To complicate the matter just a little more, the introduction of DFSMS has extended the function of the VVDS. Non- VSAM datasets before the days of DFSMS were only represented in the catalog structure by an entry in a BCS, while all other dataset information was held in the dataset's entry in the VTOC. SMS-controlled non-VSAM datasets, however, do also have an entry (an NVR) in the VVDS of the volume on which they are located.

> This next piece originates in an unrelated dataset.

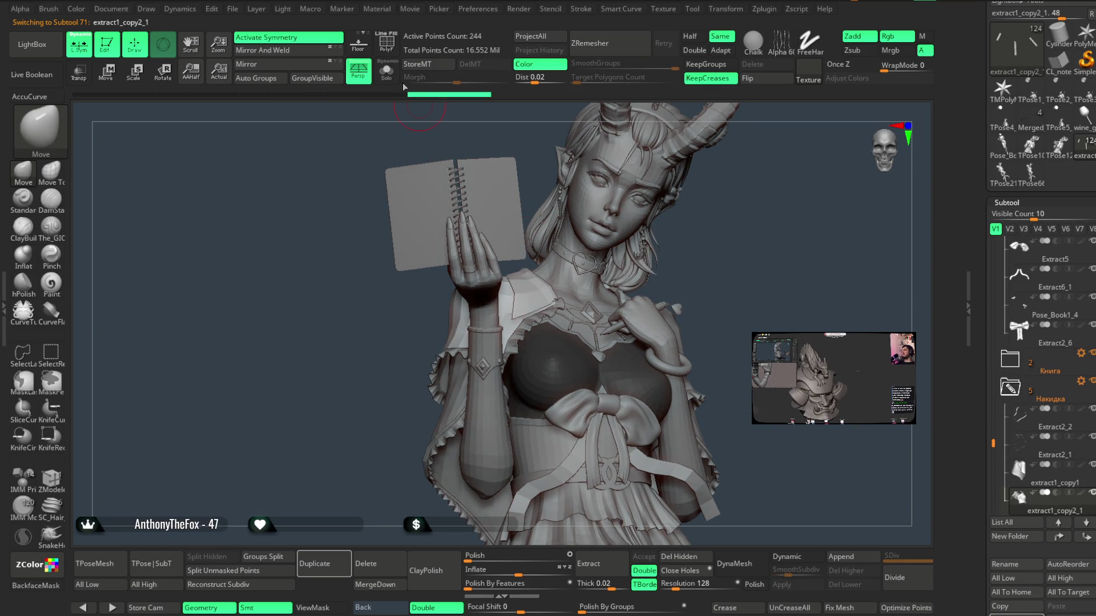
- Solo extract1_copy2_1, duplicate it as extract1_copy2_2, and view its PolyFrame from the front
left_click(386, 72)
left_click_drag(696, 188, 653, 351, "alt")
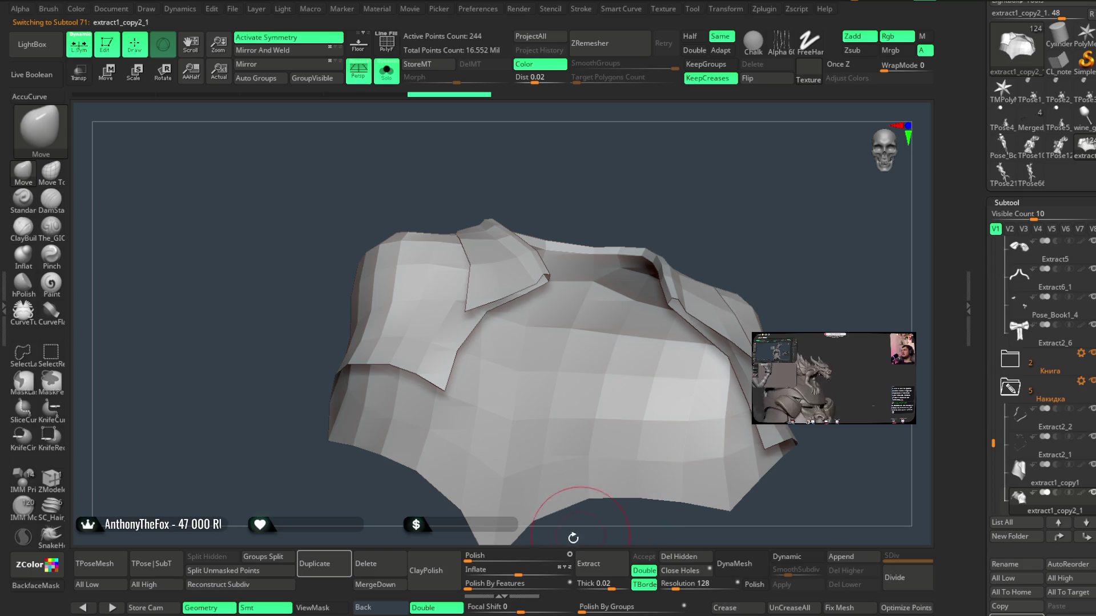
left_click(337, 566)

Before we leave catalog structures, let us briefly mention the differences between ICF catalogs and their predecessors, VSAM catalogs, which you may occasionally come across (if you do, I strongly recommend getting rid of them as quickly as possible!). The main differences were:

* VSAM catalogs did not use VVDS's - all information was held in the main catalog structure, which was simply known as a VSAM catalog

* Because this would have made recovery of volumes with VSAM components belonging to different catalogs extremely difficult, there was a concept of "VSAM volume ownership" - each volume was "owned" by a VSAM catalog, and VSAM datasets could only be allocated on the volume if they were cataloged in the VSAM catalog which owned it

* Under ICF catalogs, every VSAM component corresponds to a dataset which has space allocated to it using normal DADSM (DASD Space Management) routines and which appears in the VTOC with the same name as the VSAM component. VSAM catalogs, however, allowed the user to allocate a "dataspace" (no connection to the MVS/ESA dataspace concept discussed below!) which was then available for VSAM to suballocate to VSAM components without telling DADSM or the VTOC.

The Catalog Address Space
With the introduction of MVS/XA, a catalog address space known as CAS was created, which is started up at every IPL. This is used by the DFP catalog management function to hold most of its program modules and control blocks, which were previously held in the PLPA and CSA respectively. (DFP, or Data Facility Product, like JES, is a product which for all intents and purposes is part of MVS, though IBM markets it as a seperate product).

Catalog management routines also use CAS to "cache" records from catalogs - in other words, frequently referenced catalog records, including ALIAS entries from the master catalog, will be held in virtual storage in the CAS address space to avoid the need to repeatedly perform real I/O to disk for them. Unfortunately, in pre-ESA versions of DFP, records from catalogs shared with other MVS systems are flushed out when the system attempts to re-use them.

Each request for a catalog management service is handled by a "CAS task", which is assigned a task ID, and the status of these tasks can be monitored using the MODIFY CATALOG operator command. The LIST subcommand lists out CAS tasks, showing their task ID, the catalog they are trying to access, and the job on whose behalf they are trying to access it. The END or ABEND subcommand can then be used to terminate the CAS task if necessary.

MVS/ESA versions of DFP also provide commands which allow you to allocate and deallocate user catalogs, enabling certain maintenance functions to be performed more easily.